Please restate the entries below word for word, leaving out any pictures.

=== Supplied information ===
= = = =
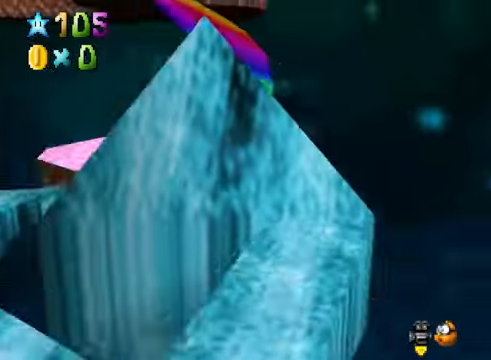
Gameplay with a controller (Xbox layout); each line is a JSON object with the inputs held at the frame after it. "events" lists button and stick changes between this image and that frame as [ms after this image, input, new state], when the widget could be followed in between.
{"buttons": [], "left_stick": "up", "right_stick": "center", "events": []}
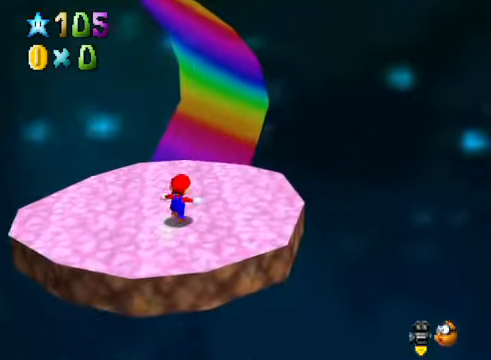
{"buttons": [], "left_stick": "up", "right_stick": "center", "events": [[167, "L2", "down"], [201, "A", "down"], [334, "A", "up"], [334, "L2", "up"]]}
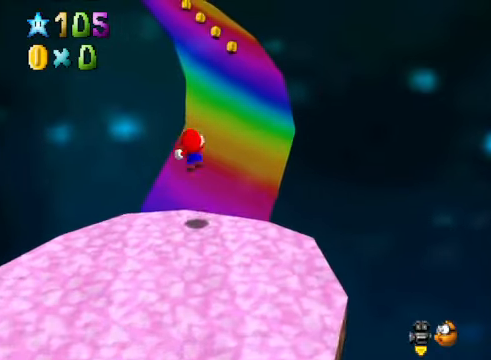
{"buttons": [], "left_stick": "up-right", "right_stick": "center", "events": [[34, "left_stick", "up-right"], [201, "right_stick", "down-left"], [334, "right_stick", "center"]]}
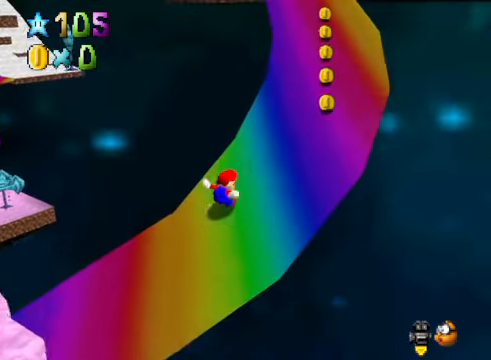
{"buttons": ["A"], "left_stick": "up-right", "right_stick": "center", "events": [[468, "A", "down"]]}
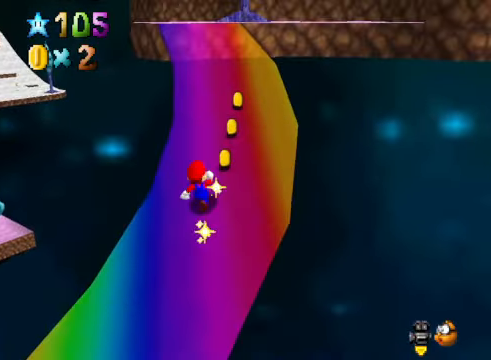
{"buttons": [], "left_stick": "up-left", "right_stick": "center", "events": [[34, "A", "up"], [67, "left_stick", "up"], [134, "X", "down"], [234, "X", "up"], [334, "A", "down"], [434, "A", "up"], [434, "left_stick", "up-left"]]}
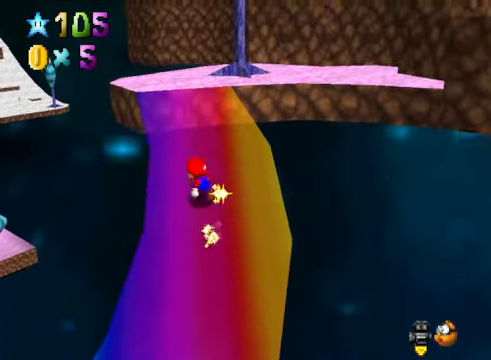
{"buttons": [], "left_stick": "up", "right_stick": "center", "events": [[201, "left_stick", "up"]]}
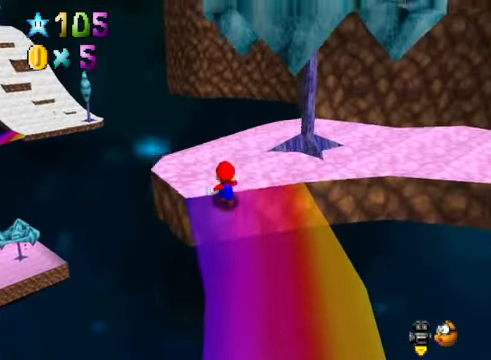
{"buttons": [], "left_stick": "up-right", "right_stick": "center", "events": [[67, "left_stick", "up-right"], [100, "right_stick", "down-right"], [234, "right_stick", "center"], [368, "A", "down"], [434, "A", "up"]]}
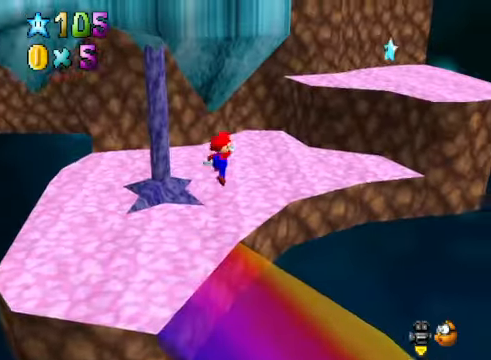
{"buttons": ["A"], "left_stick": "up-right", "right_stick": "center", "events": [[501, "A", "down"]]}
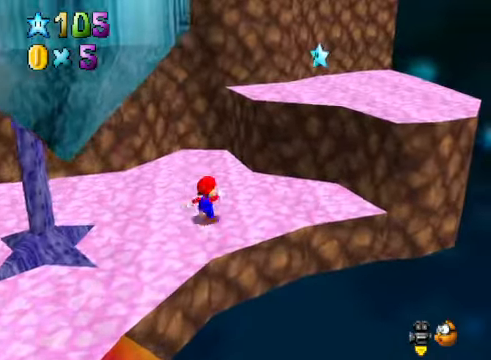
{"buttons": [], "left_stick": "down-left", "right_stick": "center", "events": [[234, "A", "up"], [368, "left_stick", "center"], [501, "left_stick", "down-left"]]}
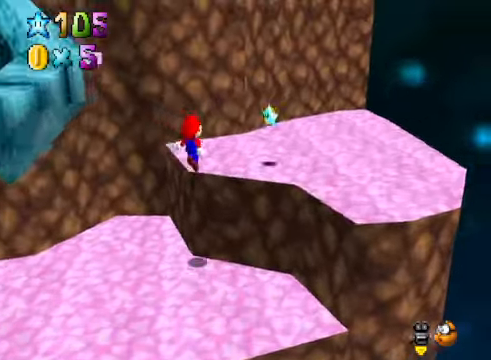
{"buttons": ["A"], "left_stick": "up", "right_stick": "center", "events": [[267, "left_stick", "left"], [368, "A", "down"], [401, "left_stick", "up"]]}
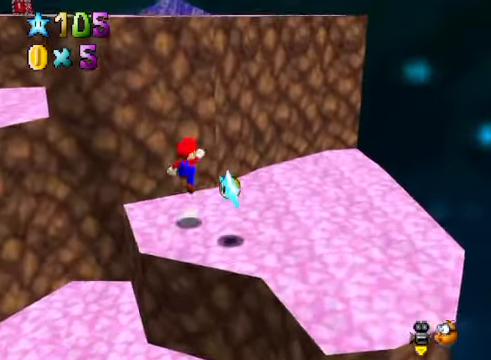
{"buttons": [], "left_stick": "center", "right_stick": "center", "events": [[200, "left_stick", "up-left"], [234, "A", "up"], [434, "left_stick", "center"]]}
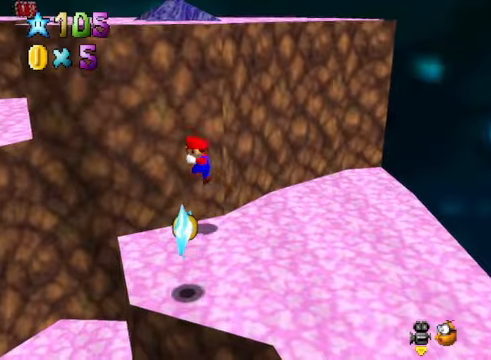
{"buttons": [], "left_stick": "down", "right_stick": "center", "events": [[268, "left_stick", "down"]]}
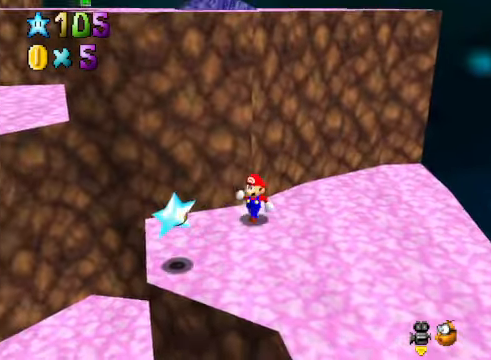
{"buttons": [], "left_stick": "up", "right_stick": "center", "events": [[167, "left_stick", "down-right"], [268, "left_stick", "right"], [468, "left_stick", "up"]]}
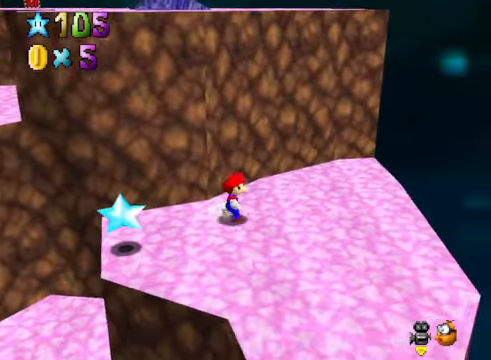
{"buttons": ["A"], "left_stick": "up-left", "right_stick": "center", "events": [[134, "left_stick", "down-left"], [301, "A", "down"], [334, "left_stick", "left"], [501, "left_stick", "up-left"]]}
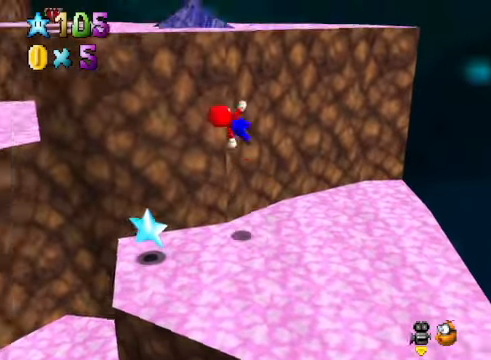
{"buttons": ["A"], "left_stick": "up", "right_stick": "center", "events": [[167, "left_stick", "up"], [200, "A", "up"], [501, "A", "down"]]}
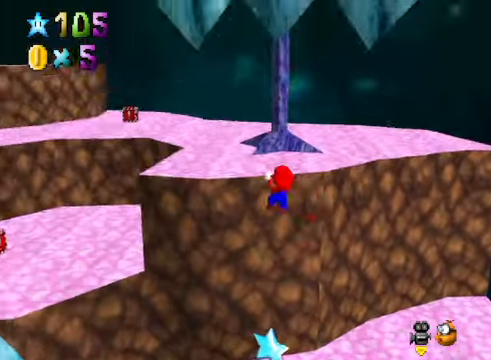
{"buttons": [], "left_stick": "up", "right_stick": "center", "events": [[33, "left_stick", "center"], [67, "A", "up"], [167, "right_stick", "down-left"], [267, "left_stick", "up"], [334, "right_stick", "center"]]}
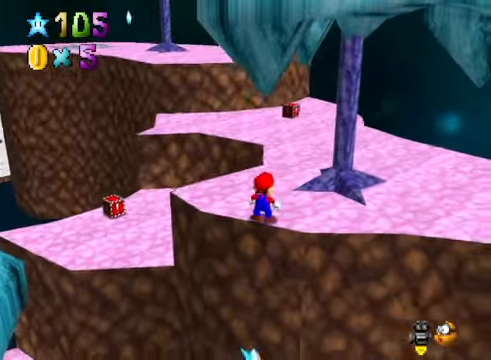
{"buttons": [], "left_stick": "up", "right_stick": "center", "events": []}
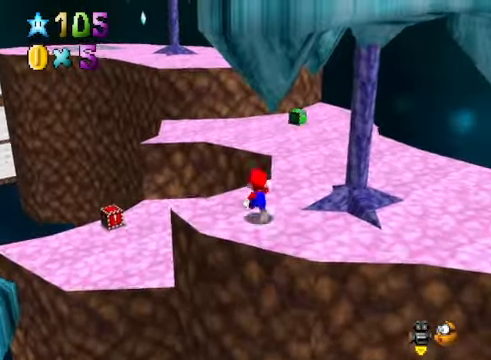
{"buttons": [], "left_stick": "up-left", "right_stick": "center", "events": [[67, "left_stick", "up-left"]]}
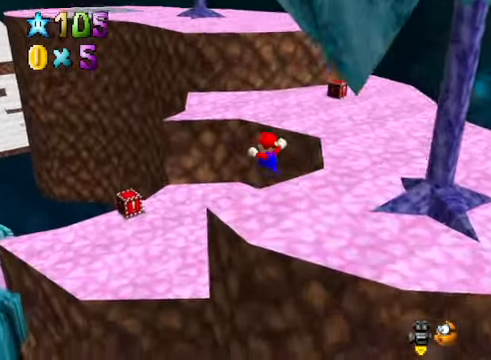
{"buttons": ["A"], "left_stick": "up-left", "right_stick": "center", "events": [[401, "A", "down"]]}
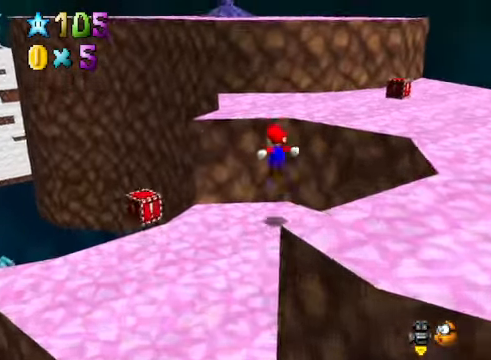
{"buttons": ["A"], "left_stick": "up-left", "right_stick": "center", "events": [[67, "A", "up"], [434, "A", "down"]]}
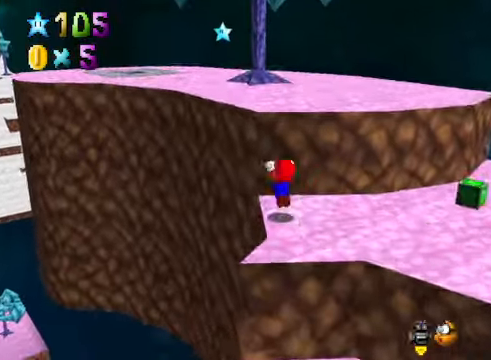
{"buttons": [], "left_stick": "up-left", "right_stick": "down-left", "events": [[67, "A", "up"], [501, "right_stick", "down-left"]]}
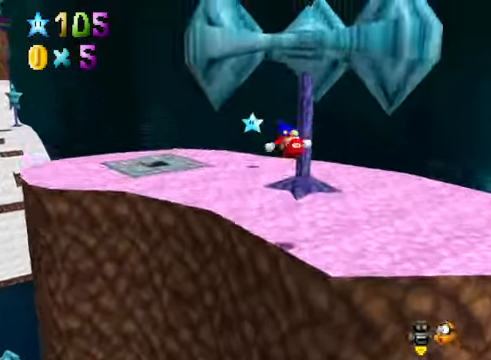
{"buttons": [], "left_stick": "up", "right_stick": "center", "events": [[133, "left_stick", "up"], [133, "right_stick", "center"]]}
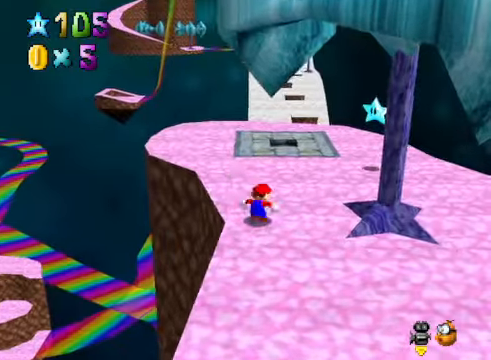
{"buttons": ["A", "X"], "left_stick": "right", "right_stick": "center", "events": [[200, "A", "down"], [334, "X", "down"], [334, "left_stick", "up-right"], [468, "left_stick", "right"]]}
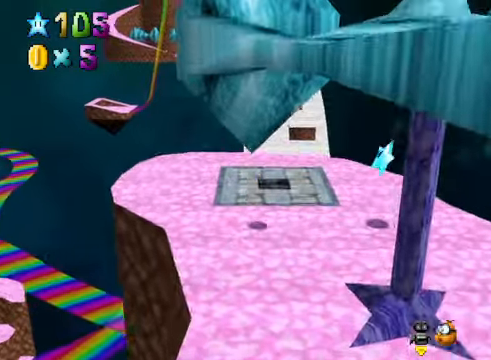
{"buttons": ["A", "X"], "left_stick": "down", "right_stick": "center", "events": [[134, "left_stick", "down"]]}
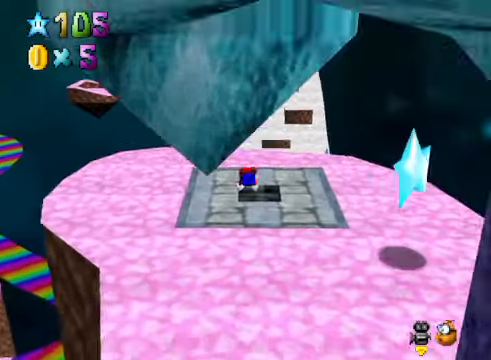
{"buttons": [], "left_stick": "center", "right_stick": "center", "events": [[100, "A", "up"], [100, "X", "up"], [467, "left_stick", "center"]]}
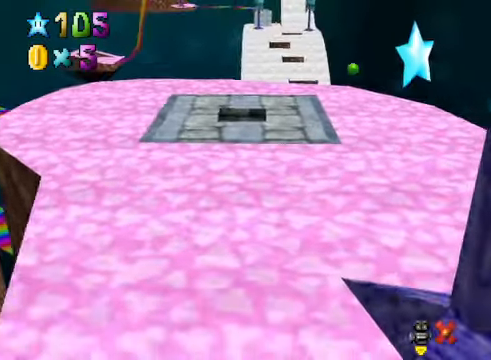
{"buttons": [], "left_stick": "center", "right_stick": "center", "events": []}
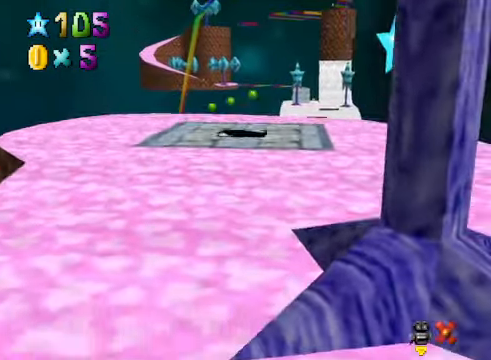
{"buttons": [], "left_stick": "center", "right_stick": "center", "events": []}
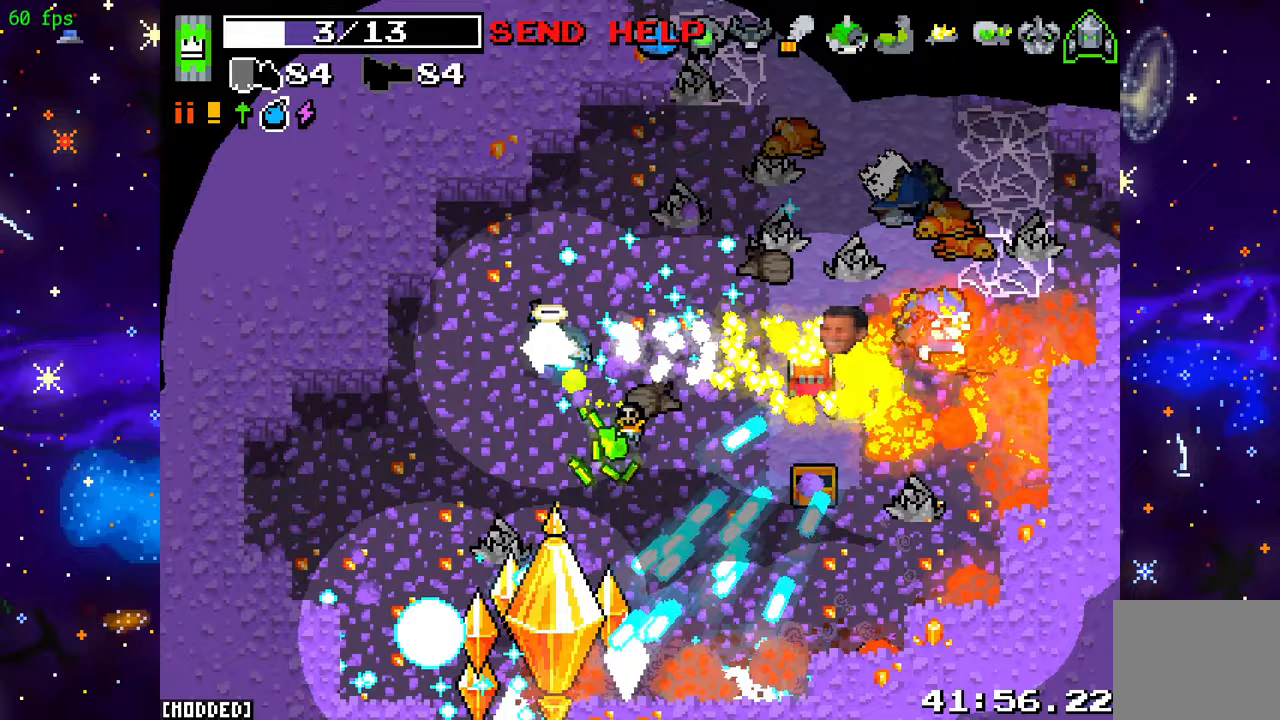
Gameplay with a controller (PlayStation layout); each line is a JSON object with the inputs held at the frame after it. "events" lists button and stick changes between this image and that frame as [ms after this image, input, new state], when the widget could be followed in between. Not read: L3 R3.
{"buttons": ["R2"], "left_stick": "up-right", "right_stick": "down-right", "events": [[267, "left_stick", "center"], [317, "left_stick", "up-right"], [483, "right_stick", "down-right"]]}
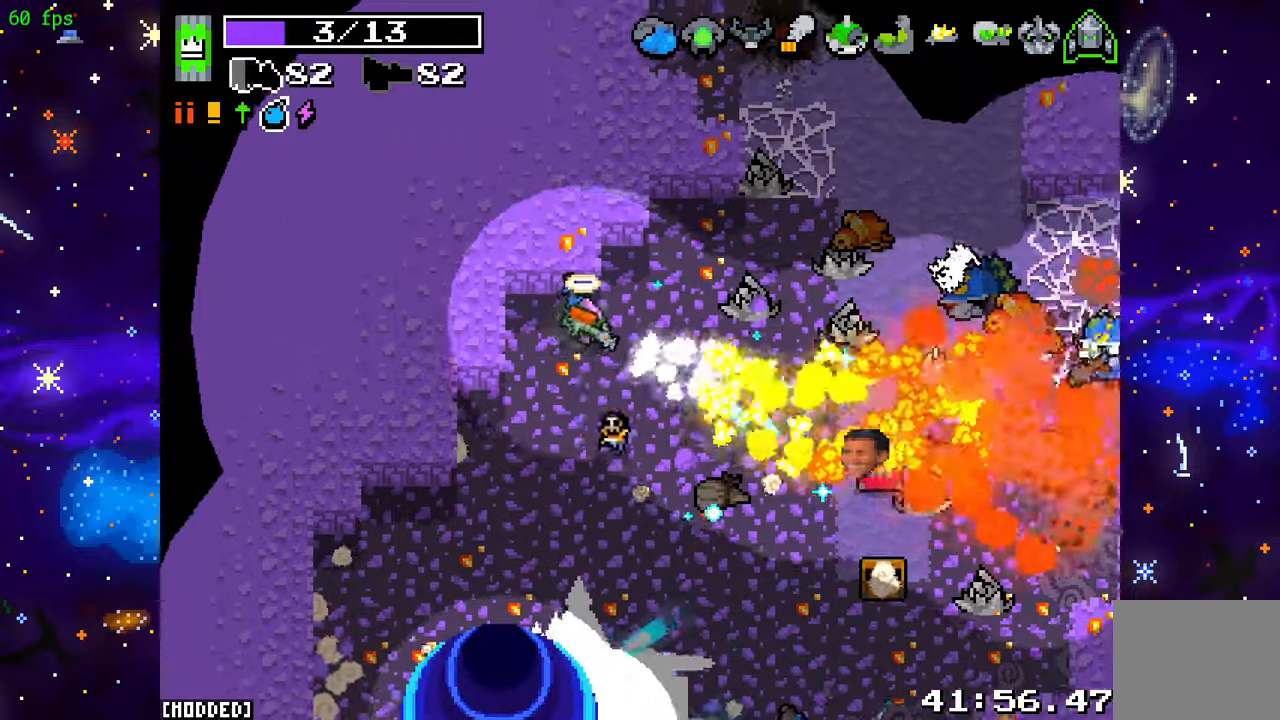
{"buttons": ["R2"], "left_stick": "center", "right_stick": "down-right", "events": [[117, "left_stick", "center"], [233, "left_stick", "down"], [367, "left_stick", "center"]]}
= = = =
=== Result of this exercise ===
Gameplay with a controller (Xbox layout); each line is a JSON object with the inputs held at the frame after it. "events" lists button and stick changes between this image and that frame as [ms after this image, input, new state], when the widget could be followed in between.
{"buttons": [], "left_stick": "up", "right_stick": "center", "events": []}
{"buttons": [], "left_stick": "up", "right_stick": "center", "events": [[167, "L2", "down"], [201, "A", "down"], [334, "A", "up"], [334, "L2", "up"]]}
{"buttons": [], "left_stick": "up-right", "right_stick": "center", "events": [[34, "left_stick", "up-right"], [201, "right_stick", "down-left"], [334, "right_stick", "center"]]}
{"buttons": ["A"], "left_stick": "up-right", "right_stick": "center", "events": [[468, "A", "down"]]}
{"buttons": [], "left_stick": "up-left", "right_stick": "center", "events": [[34, "A", "up"], [67, "left_stick", "up"], [134, "X", "down"], [234, "X", "up"], [334, "A", "down"], [434, "A", "up"], [434, "left_stick", "up-left"]]}
{"buttons": [], "left_stick": "up", "right_stick": "center", "events": [[201, "left_stick", "up"]]}
{"buttons": [], "left_stick": "up-right", "right_stick": "center", "events": [[67, "left_stick", "up-right"], [100, "right_stick", "down-right"], [234, "right_stick", "center"], [368, "A", "down"], [434, "A", "up"]]}
{"buttons": ["A"], "left_stick": "up-right", "right_stick": "center", "events": [[501, "A", "down"]]}
{"buttons": [], "left_stick": "down-left", "right_stick": "center", "events": [[234, "A", "up"], [368, "left_stick", "center"], [501, "left_stick", "down-left"]]}
{"buttons": ["A"], "left_stick": "up", "right_stick": "center", "events": [[267, "left_stick", "left"], [368, "A", "down"], [401, "left_stick", "up"]]}
{"buttons": [], "left_stick": "center", "right_stick": "center", "events": [[200, "left_stick", "up-left"], [234, "A", "up"], [434, "left_stick", "center"]]}
{"buttons": [], "left_stick": "down", "right_stick": "center", "events": [[268, "left_stick", "down"]]}
{"buttons": [], "left_stick": "up", "right_stick": "center", "events": [[167, "left_stick", "down-right"], [268, "left_stick", "right"], [468, "left_stick", "up"]]}
{"buttons": ["A"], "left_stick": "up-left", "right_stick": "center", "events": [[134, "left_stick", "down-left"], [301, "A", "down"], [334, "left_stick", "left"], [501, "left_stick", "up-left"]]}
{"buttons": ["A"], "left_stick": "up", "right_stick": "center", "events": [[167, "left_stick", "up"], [200, "A", "up"], [501, "A", "down"]]}
{"buttons": [], "left_stick": "up", "right_stick": "center", "events": [[33, "left_stick", "center"], [67, "A", "up"], [167, "right_stick", "down-left"], [267, "left_stick", "up"], [334, "right_stick", "center"]]}
{"buttons": [], "left_stick": "up", "right_stick": "center", "events": []}
{"buttons": [], "left_stick": "up-left", "right_stick": "center", "events": [[67, "left_stick", "up-left"]]}
{"buttons": ["A"], "left_stick": "up-left", "right_stick": "center", "events": [[401, "A", "down"]]}
{"buttons": ["A"], "left_stick": "up-left", "right_stick": "center", "events": [[67, "A", "up"], [434, "A", "down"]]}
{"buttons": [], "left_stick": "up-left", "right_stick": "down-left", "events": [[67, "A", "up"], [501, "right_stick", "down-left"]]}
{"buttons": [], "left_stick": "up", "right_stick": "center", "events": [[133, "left_stick", "up"], [133, "right_stick", "center"]]}
{"buttons": ["A", "X"], "left_stick": "right", "right_stick": "center", "events": [[200, "A", "down"], [334, "X", "down"], [334, "left_stick", "up-right"], [468, "left_stick", "right"]]}
{"buttons": ["A", "X"], "left_stick": "down", "right_stick": "center", "events": [[134, "left_stick", "down"]]}
{"buttons": [], "left_stick": "center", "right_stick": "center", "events": [[100, "A", "up"], [100, "X", "up"], [467, "left_stick", "center"]]}
{"buttons": [], "left_stick": "center", "right_stick": "center", "events": []}
{"buttons": [], "left_stick": "center", "right_stick": "center", "events": []}
Gameplay with a controller (PlayStation layout); each line is a JSON object with the inputs held at the frame after it. "events" lists button and stick changes between this image and that frame as [ms after this image, input, new state], when the widget could be followed in between. Not read: L3 R3.
{"buttons": ["R2"], "left_stick": "up-right", "right_stick": "down-right", "events": [[267, "left_stick", "center"], [317, "left_stick", "up-right"], [483, "right_stick", "down-right"]]}
{"buttons": ["R2"], "left_stick": "center", "right_stick": "down-right", "events": [[117, "left_stick", "center"], [233, "left_stick", "down"], [367, "left_stick", "center"]]}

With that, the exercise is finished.